##### Supplied records #####

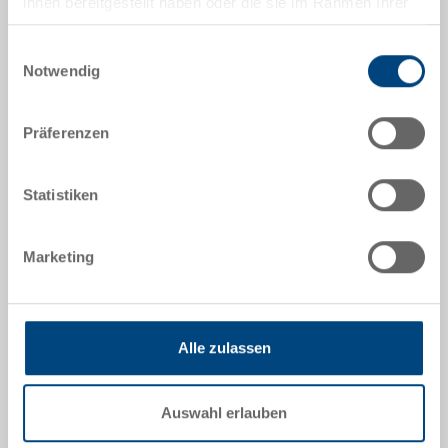
ihnen bereitgestellt haben oder die sie im Rahmen Ihrer
5-6417N-2-V.5070.0101
Nutzung der Dienste gesammelt haben.
Aussenmasse:
Einwilligungsauswahl
Notwendig
600 x 400 x 170 mm
Farbe:
Präferenzen
RAL 5012 |
Weitere Farben auf Anfrage
Statistiken
Angebot anfordern
Marketing
Technische Daten
Alle zulassen
Der Systembehälter EUROTEC ist ein sehr stabiler
Behälter und dank verschiedenen Bodenvarianten, auf
allen gängigen Lager- und Fördersystemen einsetzbar.
Auswahl erlauben
Aufgrund einer Vielzahl von Ansatzpunkten, eignet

#####

• _What is required_:
For the span from the line containing "Nutzung der Dienste gesammelt haben." through the last line of the entries above, transcribe each line exactly and leave out everything else.

• _Output for this exercise_:
Nutzung der Dienste gesammelt haben.
Aussenmasse:
Einwilligungsauswahl
Notwendig
600 x 400 x 170 mm
Farbe:
Präferenzen
RAL 5012 |
Weitere Farben auf Anfrage
Statistiken
Angebot anfordern
Marketing
Technische Daten
Alle zulassen
Der Systembehälter EUROTEC ist ein sehr stabiler
Behälter und dank verschiedenen Bodenvarianten, auf
allen gängigen Lager- und Fördersystemen einsetzbar.
Auswahl erlauben
Aufgrund einer Vielzahl von Ansatzpunkten, eignet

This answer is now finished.